(PROVIDED DATA):
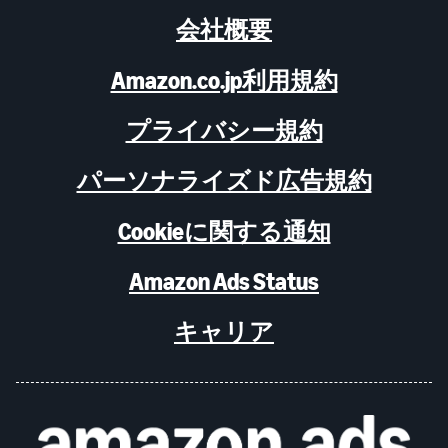
会社概要
Amazon.co.jp利用規約
プライバシー規約
パーソナライズド広告規約
Cookieに関する通知
Amazon Ads Status
キャリア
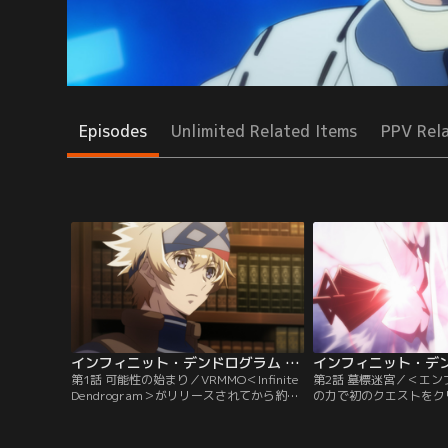
Episodes
Unlimited Related Items
PPV Rel
インフィニット・デンドログラム 第01話
第1話 可能性の始まり／VRMMO＜Infinite
第2話 墓標迷宮／＜エ
Dendrogram＞がリリースされてから約1
の力で初のクエストをク
年半。大学受験を終えた椋鳥玲二は念願の
なる目標はランカーにな
＜Infinite Dendrogram＞をプレイする。
れプレイヤーが減少する
レイ・スターリングとなり、兄シュウに会
ら、ランカーになること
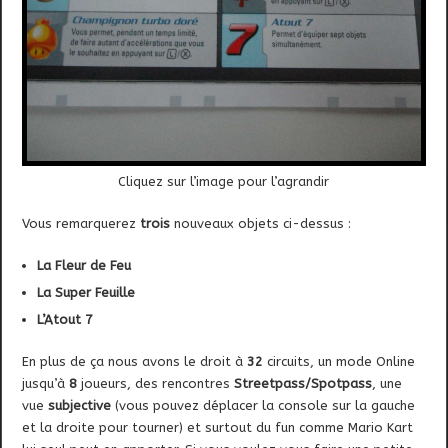
Cliquez sur l’image pour l’agrandir
Vous remarquerez
trois
nouveaux objets ci-dessus :
La Fleur de Feu
La Super Feuille
L’Atout 7
En plus de ça nous avons le droit à
32
circuits, un mode Online
jusqu’à
8
joueurs, des rencontres
Streetpass/Spotpass
, une
vue
subjective
(vous pouvez déplacer la console sur la gauche
et la droite pour tourner) et surtout du fun comme Mario Kart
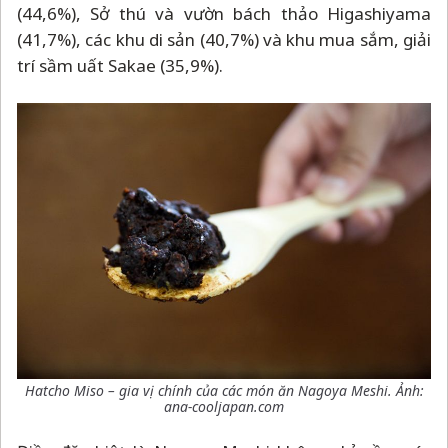
(44,6%), Sở thú và vườn bách thảo Higashiyama
(41,7%), các khu di sản (40,7%) và khu mua sắm, giải
trí sầm uất Sakae (35,9%).
Hatcho Miso
–
gia vị chính của các món ăn Nagoya Meshi. Ảnh:
ana-cooljapan.com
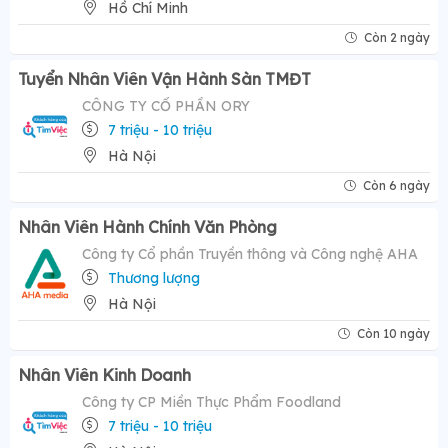
Hồ Chí Minh
Còn 2 ngày
Tuyển Nhân Viên Vận Hành Sàn TMĐT
CÔNG TY CỔ PHẦN ORY
7 triệu - 10 triệu
Hà Nội
Còn 6 ngày
Nhân Viên Hành Chính Văn Phòng
Công ty Cổ phần Truyền thông và Công nghệ AHA
Thương lượng
Hà Nội
Còn 10 ngày
Nhân Viên Kinh Doanh
Công ty CP Miền Thực Phẩm Foodland
7 triệu - 10 triệu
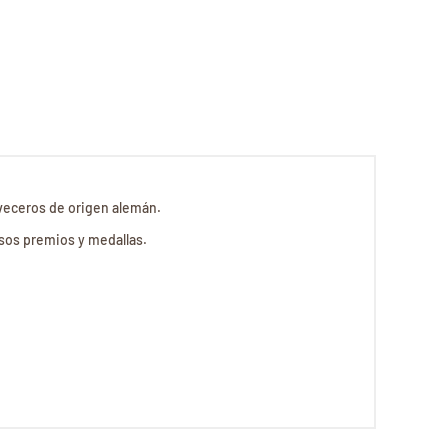
veceros de origen alemán.
sos premios y medallas.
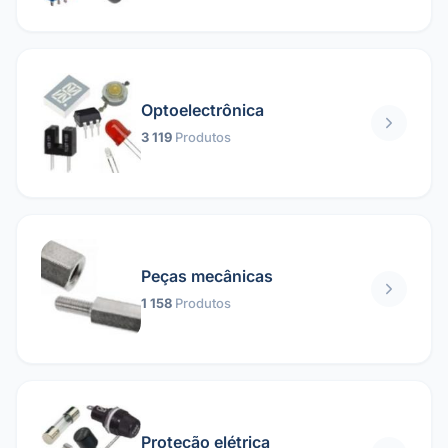
Optoelectrônica
3 119
Produtos
Peças mecânicas
1 158
Produtos
Proteção elétrica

(ABOUT THIS EXERCISE):
Starting with the line above that holds "Hatcho Miso", restate each line word for word up to and including the line that holds "Công ty CP Miền Thực Phẩm Foodland". Drop the pictures.

(EXERCISE SOLUTION):
Hatcho Miso
–
gia vị chính của các món ăn Nagoya Meshi. Ảnh:
ana-cooljapan.com
Hồ Chí Minh
Còn 2 ngày
Tuyển Nhân Viên Vận Hành Sàn TMĐT
CÔNG TY CỔ PHẦN ORY
7 triệu - 10 triệu
Hà Nội
Còn 6 ngày
Nhân Viên Hành Chính Văn Phòng
Công ty Cổ phần Truyền thông và Công nghệ AHA
Thương lượng
Hà Nội
Còn 10 ngày
Nhân Viên Kinh Doanh
Công ty CP Miền Thực Phẩm Foodland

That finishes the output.